### Task objective
Please copy each line of the listing below in which the word "geometries" appears.
+ + +
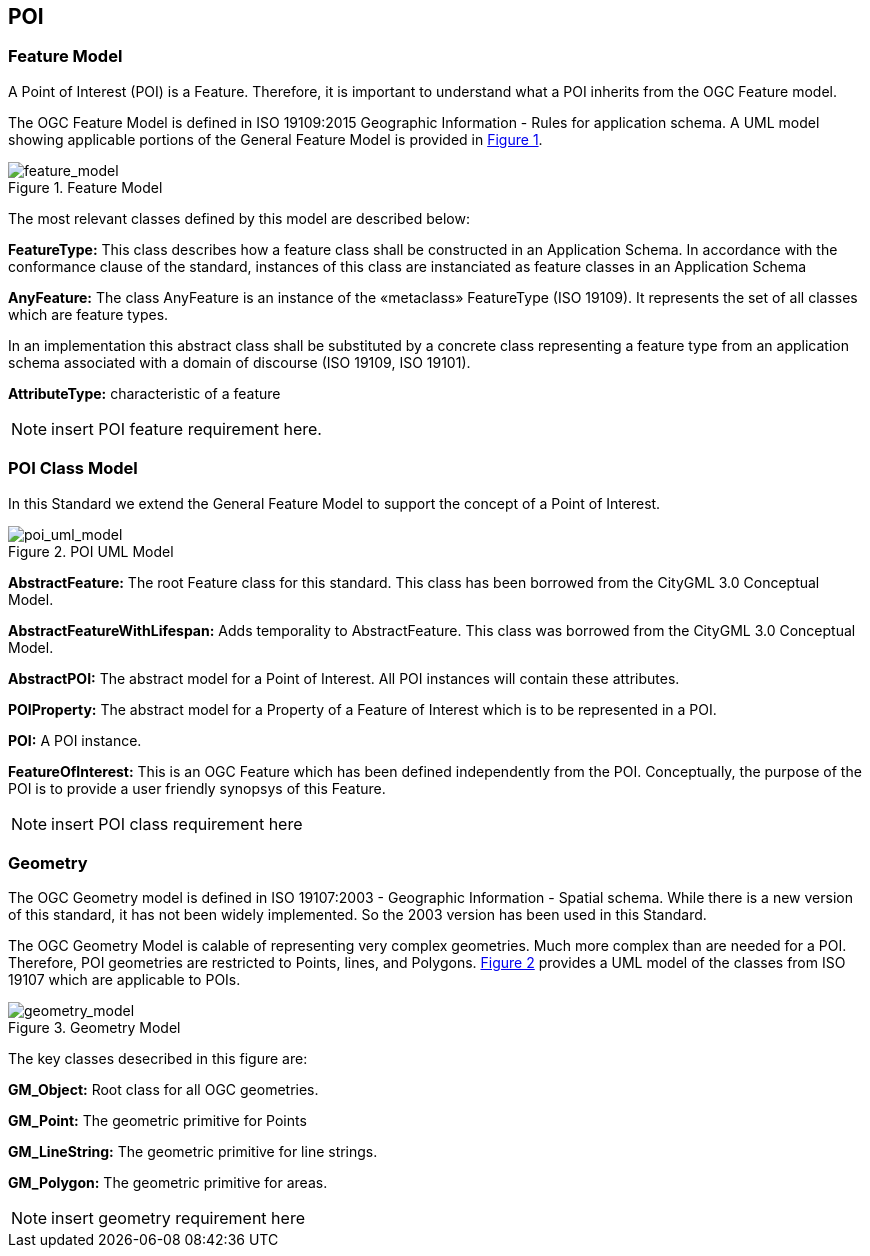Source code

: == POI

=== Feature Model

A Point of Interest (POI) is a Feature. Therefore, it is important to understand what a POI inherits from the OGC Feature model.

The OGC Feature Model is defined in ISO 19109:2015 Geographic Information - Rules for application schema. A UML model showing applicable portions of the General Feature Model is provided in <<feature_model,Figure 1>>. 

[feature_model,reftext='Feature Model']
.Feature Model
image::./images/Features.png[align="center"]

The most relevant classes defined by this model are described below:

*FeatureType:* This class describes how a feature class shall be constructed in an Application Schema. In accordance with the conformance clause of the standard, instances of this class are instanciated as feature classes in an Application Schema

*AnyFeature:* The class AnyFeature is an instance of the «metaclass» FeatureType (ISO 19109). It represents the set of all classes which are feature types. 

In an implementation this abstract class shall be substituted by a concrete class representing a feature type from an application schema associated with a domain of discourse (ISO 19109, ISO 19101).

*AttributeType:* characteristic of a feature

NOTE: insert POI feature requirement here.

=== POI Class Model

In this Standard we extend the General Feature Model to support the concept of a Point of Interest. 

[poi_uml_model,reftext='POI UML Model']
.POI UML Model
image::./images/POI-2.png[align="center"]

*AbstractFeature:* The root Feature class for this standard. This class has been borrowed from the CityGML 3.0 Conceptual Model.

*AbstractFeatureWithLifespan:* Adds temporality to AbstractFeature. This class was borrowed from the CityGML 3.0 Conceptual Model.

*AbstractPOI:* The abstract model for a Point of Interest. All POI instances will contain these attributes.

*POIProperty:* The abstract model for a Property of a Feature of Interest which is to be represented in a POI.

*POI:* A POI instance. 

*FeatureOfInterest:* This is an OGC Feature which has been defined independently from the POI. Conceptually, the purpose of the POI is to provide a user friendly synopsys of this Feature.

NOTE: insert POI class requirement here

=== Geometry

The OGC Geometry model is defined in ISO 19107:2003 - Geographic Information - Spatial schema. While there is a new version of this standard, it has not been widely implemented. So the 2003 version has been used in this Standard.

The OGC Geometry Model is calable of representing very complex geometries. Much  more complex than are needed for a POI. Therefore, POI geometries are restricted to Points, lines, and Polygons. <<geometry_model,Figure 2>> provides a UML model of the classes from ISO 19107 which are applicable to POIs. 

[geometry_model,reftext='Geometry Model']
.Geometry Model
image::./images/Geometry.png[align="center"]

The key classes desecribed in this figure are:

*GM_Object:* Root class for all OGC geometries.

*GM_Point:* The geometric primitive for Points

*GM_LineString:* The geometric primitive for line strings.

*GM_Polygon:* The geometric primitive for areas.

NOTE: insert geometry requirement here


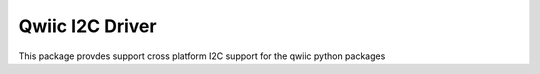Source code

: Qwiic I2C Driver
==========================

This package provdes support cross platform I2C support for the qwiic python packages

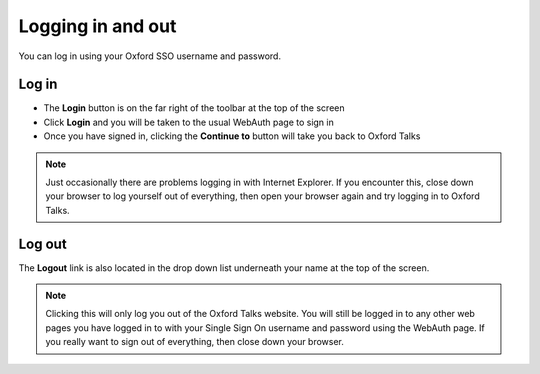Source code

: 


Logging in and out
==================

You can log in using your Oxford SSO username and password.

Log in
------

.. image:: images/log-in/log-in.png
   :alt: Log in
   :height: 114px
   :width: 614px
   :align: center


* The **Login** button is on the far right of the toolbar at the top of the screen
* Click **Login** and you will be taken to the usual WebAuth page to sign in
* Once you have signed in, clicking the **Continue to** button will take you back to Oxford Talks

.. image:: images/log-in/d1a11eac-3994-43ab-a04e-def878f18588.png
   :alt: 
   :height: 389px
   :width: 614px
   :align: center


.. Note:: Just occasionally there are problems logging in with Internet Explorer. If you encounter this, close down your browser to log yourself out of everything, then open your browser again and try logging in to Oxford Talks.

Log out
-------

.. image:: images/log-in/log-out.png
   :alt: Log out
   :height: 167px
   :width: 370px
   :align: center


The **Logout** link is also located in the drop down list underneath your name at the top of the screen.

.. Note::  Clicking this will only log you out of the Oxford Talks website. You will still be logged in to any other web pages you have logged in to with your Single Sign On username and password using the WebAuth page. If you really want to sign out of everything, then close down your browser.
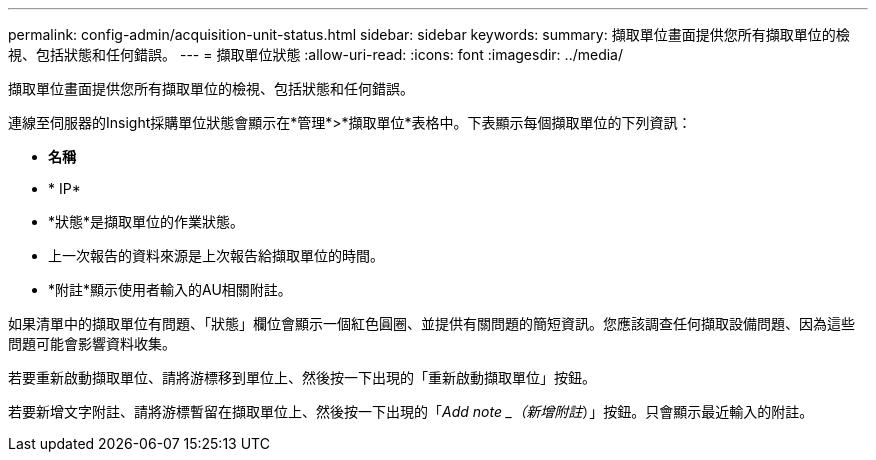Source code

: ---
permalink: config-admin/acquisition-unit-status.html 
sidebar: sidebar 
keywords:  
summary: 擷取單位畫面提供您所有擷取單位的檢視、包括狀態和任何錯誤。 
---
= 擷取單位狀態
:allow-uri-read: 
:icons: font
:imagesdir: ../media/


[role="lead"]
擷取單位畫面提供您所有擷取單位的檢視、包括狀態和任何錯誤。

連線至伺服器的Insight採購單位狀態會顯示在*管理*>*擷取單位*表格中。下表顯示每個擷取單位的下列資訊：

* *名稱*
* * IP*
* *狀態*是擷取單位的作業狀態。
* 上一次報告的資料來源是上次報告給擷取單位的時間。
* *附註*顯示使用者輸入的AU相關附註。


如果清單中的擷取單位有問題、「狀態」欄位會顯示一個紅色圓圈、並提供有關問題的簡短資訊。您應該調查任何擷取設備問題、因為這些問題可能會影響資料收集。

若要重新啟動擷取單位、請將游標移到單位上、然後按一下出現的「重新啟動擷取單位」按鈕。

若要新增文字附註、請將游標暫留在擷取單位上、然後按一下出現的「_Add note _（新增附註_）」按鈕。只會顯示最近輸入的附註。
+ + +
### Problem solution
The OGC Geometry Model is calable of representing very complex geometries. Much  more complex than are needed for a POI. Therefore, POI geometries are restricted to Points, lines, and Polygons. <<geometry_model,Figure 2>> provides a UML model of the classes from ISO 19107 which are applicable to POIs. 
*GM_Object:* Root class for all OGC geometries.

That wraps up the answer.